START DATA SHOWN

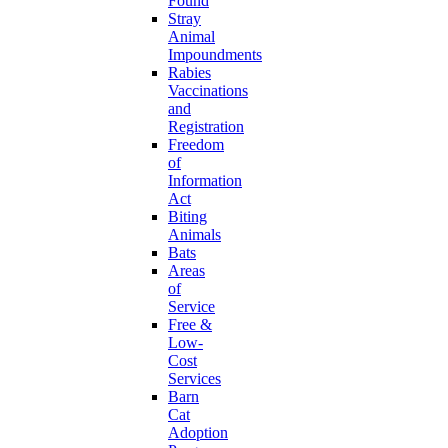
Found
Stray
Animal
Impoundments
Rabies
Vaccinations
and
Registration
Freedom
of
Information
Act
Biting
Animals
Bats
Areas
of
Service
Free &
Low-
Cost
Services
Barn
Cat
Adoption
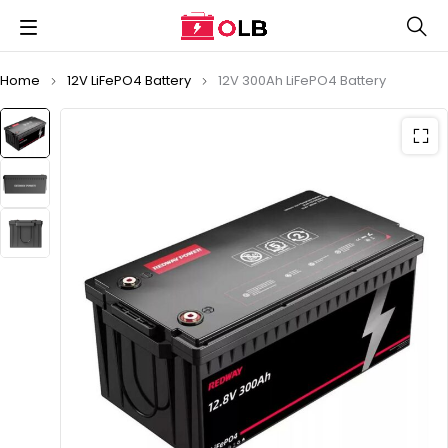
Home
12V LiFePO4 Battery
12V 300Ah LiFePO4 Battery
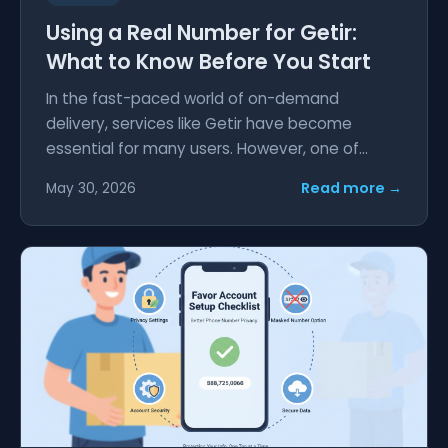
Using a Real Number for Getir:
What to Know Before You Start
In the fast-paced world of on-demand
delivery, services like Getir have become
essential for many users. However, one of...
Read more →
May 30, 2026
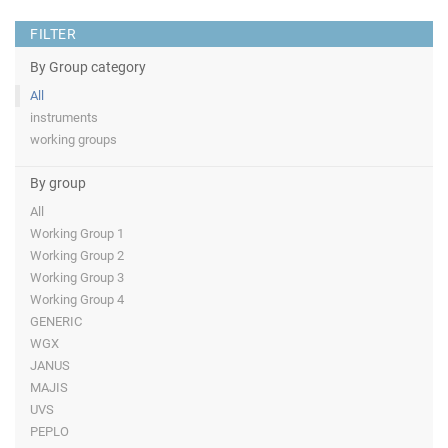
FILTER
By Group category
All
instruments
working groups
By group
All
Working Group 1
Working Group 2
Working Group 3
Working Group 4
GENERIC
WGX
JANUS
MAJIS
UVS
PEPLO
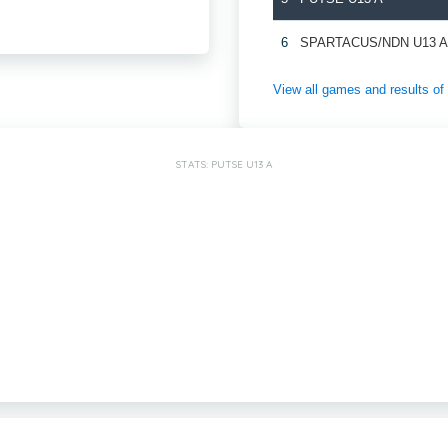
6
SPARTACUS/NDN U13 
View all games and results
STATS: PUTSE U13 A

END DATA SHOWN
START DATA SHOWN

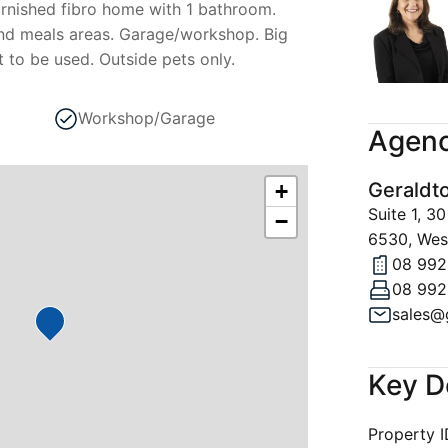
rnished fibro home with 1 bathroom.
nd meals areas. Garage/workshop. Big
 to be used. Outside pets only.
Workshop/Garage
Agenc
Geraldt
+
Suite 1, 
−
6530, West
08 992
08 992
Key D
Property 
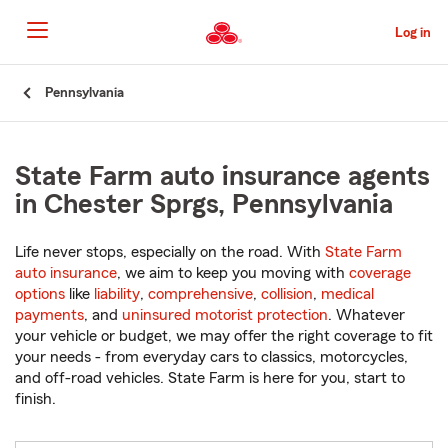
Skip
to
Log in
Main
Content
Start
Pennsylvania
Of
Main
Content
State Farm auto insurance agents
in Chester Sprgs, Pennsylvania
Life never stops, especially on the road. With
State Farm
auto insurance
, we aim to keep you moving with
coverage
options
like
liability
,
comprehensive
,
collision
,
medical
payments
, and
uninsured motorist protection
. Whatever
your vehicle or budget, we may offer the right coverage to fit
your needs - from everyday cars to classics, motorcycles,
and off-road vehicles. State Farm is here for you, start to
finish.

END DATA SHOWN
START DATA SHOWN

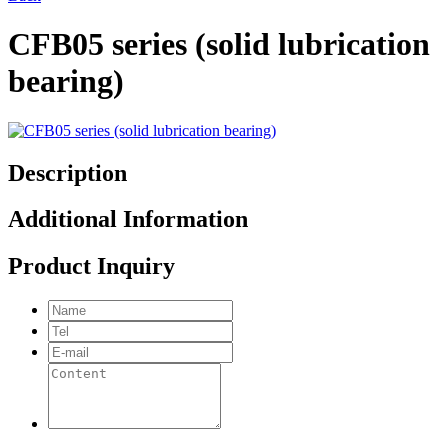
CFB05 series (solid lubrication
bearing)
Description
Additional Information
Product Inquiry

END DATA SHOWN

JOB ITEM ▸ In the listing above, find the line with "Working Group 2" and the line with "STATS: PUTSE U13 A". Copy both of them and every line between, exactly, but not the pictures.

REPLY TO THE EXERCISE ▸
Working Group 2
Working Group 3
Working Group 4
GENERIC
WGX
JANUS
MAJIS
UVS
PEPLO
6
SPARTACUS/NDN U13 
View all games and results
STATS: PUTSE U13 A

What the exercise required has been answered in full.